Önce okuldaki diğer birkaç öğretmenle yapılan kavga ve akabinde çenelerini kapamak için tüm sorumluluğu devralmak; Milli Eğitim’dekilerle edilen münakaşalar ki ben bunların tesadüfi olduğunu düşünmüyorum. En tutucu öğretmen bile hazmetmekte zorlanır imamın kolayca öğretmene, hatta milli eğitim müdürüne evrilmesini. Son olarak okulun servisçisiyle girişilen büyük savaşın mahkeme koridorlarında devam etmesi… Ahlaksızlığa göz yummamanın, ortak olmamanın cezasını kendini aklamak için çırpınarak çekmek.
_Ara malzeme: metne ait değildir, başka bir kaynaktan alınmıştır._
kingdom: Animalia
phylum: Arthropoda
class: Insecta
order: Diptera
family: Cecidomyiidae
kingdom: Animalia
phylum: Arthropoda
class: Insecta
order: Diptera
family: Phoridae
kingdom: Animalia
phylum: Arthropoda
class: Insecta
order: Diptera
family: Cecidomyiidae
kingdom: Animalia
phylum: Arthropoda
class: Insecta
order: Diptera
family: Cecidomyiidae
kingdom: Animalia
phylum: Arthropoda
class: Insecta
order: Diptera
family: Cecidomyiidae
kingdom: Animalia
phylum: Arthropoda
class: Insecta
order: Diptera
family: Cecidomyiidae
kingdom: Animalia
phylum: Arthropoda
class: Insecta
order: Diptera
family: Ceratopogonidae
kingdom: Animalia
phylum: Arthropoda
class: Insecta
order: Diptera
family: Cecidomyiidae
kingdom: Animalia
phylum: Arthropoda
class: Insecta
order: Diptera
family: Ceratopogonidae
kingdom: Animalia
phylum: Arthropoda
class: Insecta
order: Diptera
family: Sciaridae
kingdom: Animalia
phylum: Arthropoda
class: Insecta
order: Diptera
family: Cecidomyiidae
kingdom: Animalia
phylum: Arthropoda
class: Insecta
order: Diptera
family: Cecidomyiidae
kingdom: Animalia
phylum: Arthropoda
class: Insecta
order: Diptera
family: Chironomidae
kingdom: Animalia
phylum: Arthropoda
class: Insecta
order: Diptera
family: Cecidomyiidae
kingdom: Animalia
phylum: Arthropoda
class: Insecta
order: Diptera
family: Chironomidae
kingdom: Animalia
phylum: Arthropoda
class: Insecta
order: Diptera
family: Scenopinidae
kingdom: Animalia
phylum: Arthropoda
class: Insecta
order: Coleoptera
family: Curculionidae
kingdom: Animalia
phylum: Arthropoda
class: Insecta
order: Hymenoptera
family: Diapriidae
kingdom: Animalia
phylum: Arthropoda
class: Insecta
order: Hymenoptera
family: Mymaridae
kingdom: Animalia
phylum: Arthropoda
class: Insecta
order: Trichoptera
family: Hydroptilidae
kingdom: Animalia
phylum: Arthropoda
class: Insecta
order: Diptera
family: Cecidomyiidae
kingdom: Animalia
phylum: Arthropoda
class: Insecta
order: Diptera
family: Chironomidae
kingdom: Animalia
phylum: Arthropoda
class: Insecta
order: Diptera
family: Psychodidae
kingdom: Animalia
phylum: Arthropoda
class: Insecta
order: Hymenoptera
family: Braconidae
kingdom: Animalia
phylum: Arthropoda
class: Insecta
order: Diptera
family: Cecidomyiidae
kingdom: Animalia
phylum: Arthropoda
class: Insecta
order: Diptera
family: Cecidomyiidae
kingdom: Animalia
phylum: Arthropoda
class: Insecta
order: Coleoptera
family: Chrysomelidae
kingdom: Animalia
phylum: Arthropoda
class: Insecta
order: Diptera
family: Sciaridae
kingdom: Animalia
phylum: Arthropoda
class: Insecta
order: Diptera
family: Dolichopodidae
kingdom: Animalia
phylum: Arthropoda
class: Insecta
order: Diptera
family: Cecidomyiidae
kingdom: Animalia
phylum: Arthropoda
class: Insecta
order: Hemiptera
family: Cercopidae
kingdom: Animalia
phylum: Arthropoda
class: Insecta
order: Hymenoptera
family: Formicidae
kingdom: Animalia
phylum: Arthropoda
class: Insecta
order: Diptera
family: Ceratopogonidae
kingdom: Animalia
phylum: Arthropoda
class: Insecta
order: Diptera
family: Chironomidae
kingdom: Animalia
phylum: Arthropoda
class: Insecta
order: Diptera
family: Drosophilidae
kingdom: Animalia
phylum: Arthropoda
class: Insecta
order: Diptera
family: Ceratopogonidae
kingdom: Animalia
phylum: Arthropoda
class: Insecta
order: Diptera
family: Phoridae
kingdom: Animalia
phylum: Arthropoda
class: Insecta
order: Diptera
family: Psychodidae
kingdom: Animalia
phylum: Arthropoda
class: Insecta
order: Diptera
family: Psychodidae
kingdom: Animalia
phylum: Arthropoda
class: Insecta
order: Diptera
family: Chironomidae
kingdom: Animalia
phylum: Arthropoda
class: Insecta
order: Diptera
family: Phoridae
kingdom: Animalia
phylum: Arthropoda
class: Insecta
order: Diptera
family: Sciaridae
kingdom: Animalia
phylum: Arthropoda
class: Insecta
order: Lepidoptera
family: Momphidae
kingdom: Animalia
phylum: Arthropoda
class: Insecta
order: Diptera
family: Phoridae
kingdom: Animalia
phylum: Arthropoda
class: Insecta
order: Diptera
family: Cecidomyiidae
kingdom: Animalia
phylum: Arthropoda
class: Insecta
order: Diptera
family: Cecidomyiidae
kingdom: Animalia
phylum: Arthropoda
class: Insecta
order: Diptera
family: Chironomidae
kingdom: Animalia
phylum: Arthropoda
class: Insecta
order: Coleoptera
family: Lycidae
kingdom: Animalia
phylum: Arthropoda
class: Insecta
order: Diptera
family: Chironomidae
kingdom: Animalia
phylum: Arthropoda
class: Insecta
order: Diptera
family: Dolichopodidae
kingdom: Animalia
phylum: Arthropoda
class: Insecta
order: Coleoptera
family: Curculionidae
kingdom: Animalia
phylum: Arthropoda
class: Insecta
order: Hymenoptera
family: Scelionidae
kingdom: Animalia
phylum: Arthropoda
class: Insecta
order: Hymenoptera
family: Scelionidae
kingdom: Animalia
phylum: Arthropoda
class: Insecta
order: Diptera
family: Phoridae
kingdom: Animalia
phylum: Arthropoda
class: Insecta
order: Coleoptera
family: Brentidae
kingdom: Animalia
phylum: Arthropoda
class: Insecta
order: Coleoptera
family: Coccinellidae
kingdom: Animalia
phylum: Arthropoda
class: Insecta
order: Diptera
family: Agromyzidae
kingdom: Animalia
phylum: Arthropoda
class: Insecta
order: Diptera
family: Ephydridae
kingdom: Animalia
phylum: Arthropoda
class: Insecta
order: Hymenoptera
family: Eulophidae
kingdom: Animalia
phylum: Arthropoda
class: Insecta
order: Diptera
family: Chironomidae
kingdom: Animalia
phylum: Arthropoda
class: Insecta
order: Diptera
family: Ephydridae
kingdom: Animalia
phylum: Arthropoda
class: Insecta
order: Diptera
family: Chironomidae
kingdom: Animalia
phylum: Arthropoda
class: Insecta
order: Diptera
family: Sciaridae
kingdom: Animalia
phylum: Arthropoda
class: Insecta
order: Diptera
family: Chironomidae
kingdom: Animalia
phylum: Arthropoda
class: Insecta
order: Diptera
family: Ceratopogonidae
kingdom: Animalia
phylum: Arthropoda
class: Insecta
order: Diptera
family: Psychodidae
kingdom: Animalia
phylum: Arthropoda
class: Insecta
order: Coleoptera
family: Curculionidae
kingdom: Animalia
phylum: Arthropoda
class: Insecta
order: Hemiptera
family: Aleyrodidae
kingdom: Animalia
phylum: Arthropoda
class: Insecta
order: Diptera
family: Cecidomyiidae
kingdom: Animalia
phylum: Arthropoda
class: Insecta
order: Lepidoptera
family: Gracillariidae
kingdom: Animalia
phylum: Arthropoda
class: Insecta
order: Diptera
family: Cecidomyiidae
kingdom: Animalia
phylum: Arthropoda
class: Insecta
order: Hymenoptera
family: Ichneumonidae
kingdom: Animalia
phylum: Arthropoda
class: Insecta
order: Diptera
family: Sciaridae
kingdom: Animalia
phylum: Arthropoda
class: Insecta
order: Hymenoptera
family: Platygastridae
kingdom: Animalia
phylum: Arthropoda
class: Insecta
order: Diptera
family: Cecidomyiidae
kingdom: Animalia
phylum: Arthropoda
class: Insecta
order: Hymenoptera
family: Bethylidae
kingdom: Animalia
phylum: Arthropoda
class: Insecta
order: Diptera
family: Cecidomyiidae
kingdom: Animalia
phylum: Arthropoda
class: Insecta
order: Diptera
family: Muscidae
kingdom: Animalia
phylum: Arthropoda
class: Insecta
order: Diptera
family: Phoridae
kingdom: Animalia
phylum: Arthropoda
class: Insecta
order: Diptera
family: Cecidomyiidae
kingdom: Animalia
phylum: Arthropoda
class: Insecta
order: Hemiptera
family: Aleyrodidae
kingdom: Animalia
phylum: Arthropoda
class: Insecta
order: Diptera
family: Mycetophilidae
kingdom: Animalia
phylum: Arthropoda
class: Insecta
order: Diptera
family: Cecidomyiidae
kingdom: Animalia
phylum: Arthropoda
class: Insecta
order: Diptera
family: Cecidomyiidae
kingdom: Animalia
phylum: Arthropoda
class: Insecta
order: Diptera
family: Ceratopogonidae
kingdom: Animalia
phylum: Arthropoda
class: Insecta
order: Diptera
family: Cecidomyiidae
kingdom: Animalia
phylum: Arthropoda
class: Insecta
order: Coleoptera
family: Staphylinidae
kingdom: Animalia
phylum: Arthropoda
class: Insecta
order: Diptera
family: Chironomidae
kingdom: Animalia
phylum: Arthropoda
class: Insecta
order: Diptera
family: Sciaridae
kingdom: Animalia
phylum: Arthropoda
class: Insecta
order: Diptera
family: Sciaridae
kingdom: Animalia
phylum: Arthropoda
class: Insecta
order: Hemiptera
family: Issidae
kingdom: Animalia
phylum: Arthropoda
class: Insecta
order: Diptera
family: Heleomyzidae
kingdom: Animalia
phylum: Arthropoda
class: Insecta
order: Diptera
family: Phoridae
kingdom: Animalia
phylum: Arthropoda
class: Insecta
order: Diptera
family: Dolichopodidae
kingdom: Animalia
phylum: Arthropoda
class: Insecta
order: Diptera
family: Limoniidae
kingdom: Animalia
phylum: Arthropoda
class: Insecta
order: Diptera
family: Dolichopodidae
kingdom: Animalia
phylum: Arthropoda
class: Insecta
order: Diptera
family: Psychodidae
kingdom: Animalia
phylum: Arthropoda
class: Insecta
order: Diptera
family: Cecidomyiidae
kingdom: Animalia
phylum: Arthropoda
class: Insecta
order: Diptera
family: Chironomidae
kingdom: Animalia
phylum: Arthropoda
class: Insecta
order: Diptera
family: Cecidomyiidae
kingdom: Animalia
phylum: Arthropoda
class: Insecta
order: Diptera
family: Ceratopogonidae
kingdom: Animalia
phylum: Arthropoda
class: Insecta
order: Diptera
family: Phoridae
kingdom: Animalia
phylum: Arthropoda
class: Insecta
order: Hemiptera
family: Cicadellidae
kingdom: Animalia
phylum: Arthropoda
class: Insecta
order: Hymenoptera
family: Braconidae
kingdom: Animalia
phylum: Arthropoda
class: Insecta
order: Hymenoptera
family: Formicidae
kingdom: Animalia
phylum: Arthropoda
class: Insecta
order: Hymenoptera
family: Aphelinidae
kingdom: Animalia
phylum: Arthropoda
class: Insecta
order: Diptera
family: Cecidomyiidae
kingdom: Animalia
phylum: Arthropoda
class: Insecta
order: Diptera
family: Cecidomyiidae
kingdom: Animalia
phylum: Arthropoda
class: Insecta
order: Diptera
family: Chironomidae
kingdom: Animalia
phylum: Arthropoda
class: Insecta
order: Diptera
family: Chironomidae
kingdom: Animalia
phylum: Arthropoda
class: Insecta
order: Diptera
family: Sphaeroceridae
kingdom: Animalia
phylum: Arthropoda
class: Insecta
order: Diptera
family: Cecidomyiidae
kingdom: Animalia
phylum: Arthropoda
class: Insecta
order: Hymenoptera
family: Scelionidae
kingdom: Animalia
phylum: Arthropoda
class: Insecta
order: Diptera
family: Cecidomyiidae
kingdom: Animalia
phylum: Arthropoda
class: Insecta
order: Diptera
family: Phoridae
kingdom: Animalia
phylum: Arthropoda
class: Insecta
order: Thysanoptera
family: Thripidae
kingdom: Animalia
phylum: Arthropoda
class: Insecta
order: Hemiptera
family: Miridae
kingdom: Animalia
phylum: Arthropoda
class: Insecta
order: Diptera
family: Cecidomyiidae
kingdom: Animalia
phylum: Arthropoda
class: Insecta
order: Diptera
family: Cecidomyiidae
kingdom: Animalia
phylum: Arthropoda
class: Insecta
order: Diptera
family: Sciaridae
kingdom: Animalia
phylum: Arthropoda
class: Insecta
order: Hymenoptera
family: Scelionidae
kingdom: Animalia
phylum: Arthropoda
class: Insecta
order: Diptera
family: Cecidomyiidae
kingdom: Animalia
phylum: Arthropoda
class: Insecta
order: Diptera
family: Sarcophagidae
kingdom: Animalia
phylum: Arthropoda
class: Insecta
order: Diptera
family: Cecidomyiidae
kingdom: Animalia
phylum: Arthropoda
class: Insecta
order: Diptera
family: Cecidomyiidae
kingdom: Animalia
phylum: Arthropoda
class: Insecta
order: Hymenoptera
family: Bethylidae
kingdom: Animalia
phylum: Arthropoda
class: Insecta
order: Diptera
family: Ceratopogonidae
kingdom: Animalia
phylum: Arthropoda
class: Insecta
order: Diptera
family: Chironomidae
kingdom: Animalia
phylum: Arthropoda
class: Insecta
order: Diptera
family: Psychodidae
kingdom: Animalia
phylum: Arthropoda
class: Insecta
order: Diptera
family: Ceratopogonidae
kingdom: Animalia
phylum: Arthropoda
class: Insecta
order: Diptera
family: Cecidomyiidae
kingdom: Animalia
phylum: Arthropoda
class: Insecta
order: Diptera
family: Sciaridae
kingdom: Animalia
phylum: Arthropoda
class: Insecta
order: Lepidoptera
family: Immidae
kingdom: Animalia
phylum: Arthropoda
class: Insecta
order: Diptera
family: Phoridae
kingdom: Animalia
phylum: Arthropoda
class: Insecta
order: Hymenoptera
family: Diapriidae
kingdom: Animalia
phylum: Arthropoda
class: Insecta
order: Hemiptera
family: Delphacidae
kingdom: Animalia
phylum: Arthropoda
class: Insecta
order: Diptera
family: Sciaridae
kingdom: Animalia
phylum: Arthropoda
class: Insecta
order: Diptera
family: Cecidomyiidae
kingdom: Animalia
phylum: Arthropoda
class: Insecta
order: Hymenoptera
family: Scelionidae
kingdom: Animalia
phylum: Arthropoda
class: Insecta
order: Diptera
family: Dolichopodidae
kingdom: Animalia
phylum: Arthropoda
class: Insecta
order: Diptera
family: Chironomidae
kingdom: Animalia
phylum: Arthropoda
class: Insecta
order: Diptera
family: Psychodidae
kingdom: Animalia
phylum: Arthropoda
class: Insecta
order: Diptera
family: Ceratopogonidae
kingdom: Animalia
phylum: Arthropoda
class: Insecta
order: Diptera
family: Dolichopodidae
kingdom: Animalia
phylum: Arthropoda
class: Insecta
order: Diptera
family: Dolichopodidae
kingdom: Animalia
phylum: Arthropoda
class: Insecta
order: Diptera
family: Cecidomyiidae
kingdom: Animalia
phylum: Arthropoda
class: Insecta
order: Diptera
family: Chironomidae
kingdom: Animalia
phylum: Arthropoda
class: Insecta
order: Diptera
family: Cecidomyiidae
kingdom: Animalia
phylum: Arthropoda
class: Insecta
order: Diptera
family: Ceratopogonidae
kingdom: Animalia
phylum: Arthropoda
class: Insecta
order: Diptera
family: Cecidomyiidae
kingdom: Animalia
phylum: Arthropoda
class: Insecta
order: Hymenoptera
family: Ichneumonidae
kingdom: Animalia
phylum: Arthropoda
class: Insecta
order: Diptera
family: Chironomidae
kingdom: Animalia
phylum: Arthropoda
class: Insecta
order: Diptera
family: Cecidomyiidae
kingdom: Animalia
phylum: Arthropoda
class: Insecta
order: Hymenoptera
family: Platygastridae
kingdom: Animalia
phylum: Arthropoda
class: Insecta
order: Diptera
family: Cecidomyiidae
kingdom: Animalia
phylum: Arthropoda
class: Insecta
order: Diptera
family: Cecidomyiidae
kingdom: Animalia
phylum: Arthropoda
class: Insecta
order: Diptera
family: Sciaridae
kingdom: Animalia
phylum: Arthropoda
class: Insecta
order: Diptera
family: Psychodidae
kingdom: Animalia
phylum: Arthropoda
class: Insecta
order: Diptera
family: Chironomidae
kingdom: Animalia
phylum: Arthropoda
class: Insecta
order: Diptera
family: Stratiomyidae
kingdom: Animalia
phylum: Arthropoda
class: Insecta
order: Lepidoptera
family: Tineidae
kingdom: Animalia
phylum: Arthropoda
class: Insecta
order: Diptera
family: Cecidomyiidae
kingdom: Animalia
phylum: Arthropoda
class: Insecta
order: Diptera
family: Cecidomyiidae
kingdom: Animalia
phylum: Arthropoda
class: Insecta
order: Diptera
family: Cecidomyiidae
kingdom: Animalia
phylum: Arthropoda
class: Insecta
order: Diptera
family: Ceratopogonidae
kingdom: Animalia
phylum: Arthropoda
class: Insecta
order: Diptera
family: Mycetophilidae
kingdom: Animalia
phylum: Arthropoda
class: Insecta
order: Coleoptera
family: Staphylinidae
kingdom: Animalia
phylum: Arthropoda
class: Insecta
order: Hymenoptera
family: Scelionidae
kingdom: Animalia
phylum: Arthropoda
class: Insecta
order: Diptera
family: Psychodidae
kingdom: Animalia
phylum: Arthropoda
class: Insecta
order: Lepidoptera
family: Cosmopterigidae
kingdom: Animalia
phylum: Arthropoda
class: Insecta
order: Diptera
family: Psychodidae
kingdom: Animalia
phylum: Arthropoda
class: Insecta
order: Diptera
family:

Hem de kime karşı? Bir avuç haysiyet yoksunu homo sapiense karşı; soyları bir türlü tükenmek bilmeyen…


Şimdilik sadece sabırla gün sayıyorum, saydıkça azalacağına çoğalıyormuş gibi görünüyor ama yılmamayı öğrendim. Bir gün özlediğim topraklara, özlediğim insanların yanına tekrar döneceğimi biliyorum çünkü. Yepyeni sıkıntılar beni bekliyor olacak orada belki, ama en azından diyorum kendi kendime, en azından derdimi paylaşmak için boynuna sımsıkı sarılabileceğim birilerini bulmakta zorlanmayacağım.